(1) Bauvorlagen für die nicht verfahrensfreie Errichtung, Änderung und Nutzungsänderung von baulichen Anlagen müssen von einer Entwurfsverfasserin bzw. einem Entwurfsverfasser erstellt sein, die bzw. der bauvorlageberechtigt ist. Dies gilt nicht für
1. Bauvorlagen, die üblicherweise von Fachkräften mit anderer Ausbildung als nach den Absätzen 2 und 3 verfasst werden, und
2. geringfügige oder technisch einfache Bauvorhaben.

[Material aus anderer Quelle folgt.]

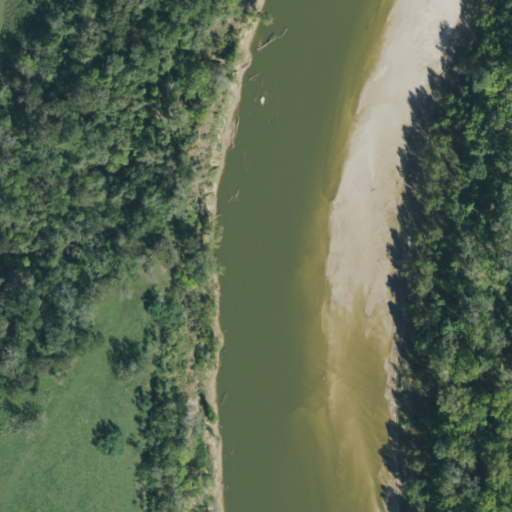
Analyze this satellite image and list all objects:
river: (291, 252)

(2) Bauvorlageberechtigt ist, wer
1. die Berufsbezeichnung „Architektin“ bzw. „Architekt“ auf Grund des Hamburgischen Architektengesetzes vom 11. April 2006 (HmbGVBl. S. 157), zuletzt geändert am 20. Dezember 2022 (HmbGVBl. 2023 S. 16), in der jeweils geltenden Fassung führen darf oder
2. in die von der Hamburgischen Ingenieurkammer-Bau geführte Liste der bauvorlageberechtigten Ingenieurinnen und bauvorlageberechtigten Ingenieure oder in die entsprechende Liste eines anderen Landes eingetragen ist oder, ohne eine solche Listeneintragung, gemäß § 15c des Hamburgischen Gesetzes über das Ingenieurwesen vom 10. Dezember 1996 (HmbGVBl. S. 321), zuletzt geändert am 20. Dezember 2022 (HmbGVBl. 2023 S. 16, 19), in der jeweils geltenden Fassung als auswärtige Ingenieurin oder auswärtiger Ingenieur zur vorübergehenden und gelegentlichen Erstellung von Bauvorlagen berechtigt ist.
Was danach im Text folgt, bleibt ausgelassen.